### AIM OF THE TASK
Copy the entries below word for word, starting with the line that contains "family: Cecidomyiidae" and stopping after the line that contains "family: Psychodidae". Leave the pictures out of your copy.

### PROVIDED DATA
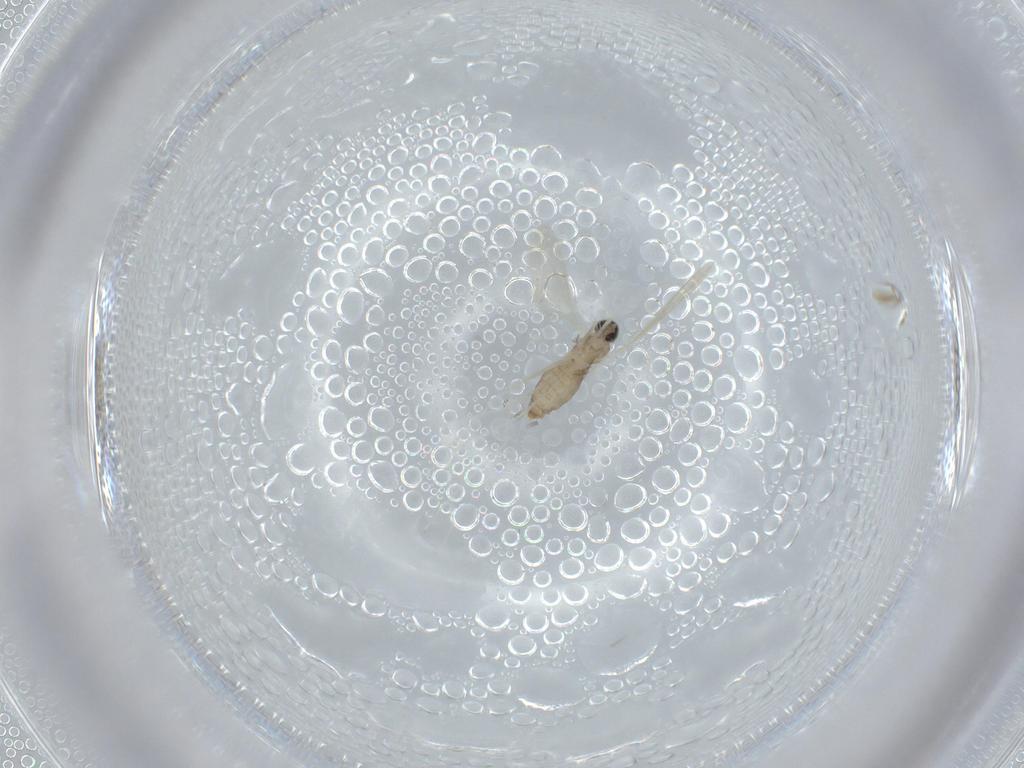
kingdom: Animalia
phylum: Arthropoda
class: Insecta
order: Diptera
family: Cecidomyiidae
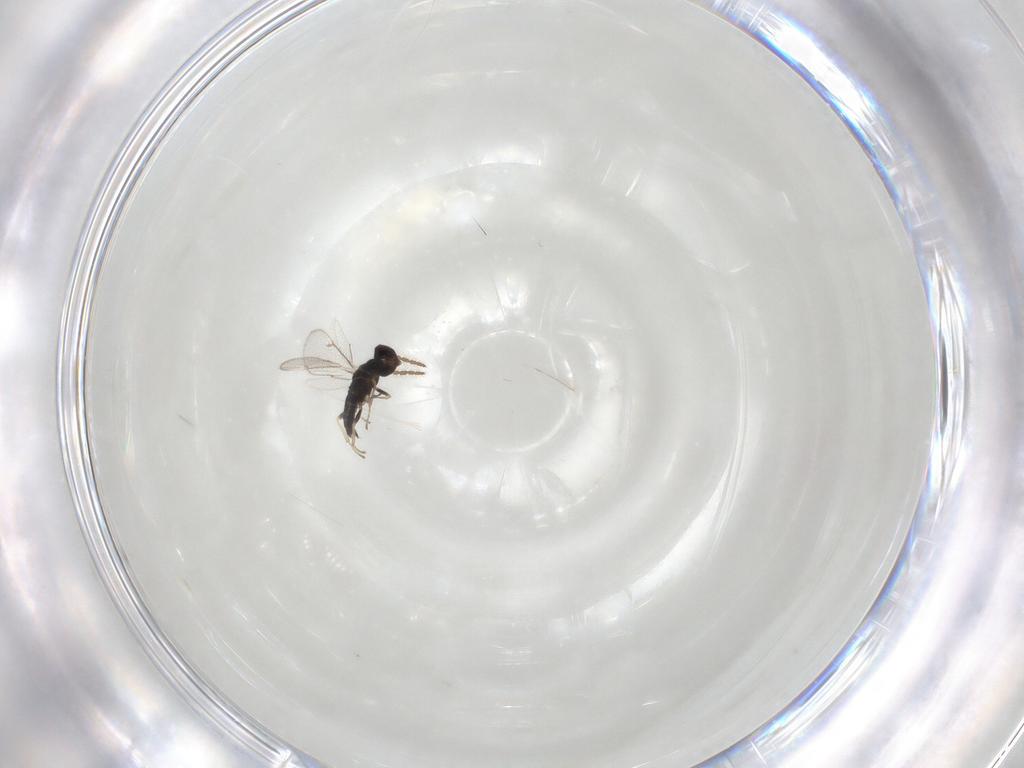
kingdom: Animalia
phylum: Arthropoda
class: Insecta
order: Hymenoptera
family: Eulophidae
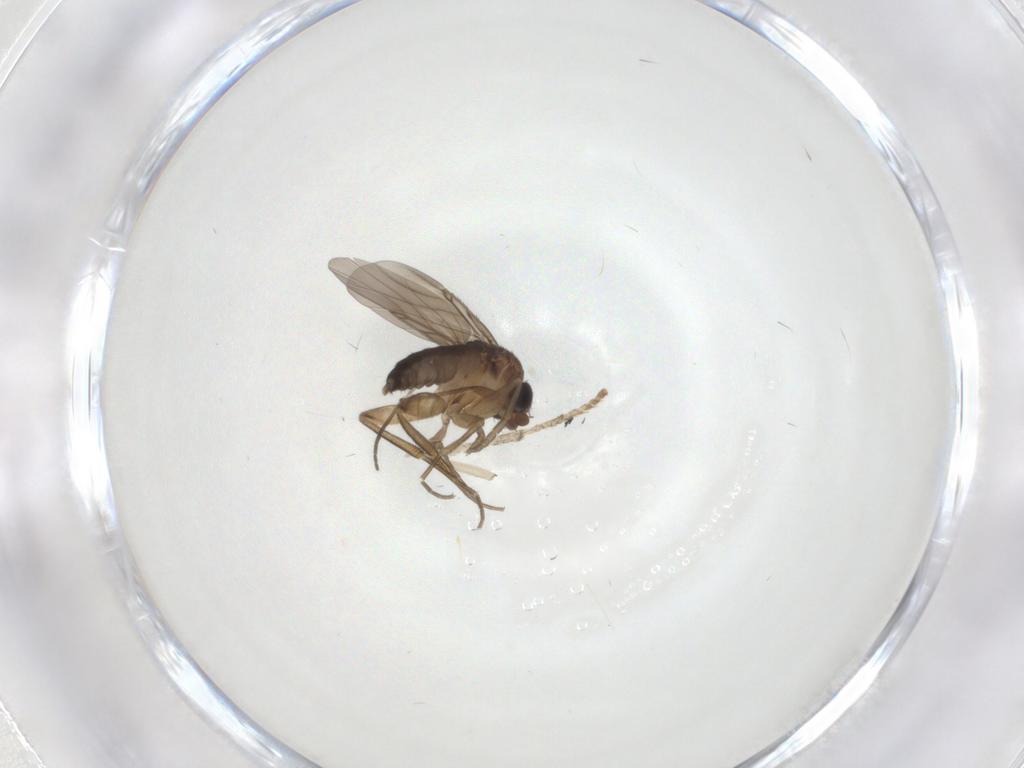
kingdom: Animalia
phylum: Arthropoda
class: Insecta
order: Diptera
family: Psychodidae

---

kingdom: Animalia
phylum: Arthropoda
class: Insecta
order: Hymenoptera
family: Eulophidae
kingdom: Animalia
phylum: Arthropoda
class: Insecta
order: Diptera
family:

### SOLVED PROBLEM
family: Cecidomyiidae
kingdom: Animalia
phylum: Arthropoda
class: Insecta
order: Hymenoptera
family: Eulophidae
kingdom: Animalia
phylum: Arthropoda
class: Insecta
order: Diptera
family: Psychodidae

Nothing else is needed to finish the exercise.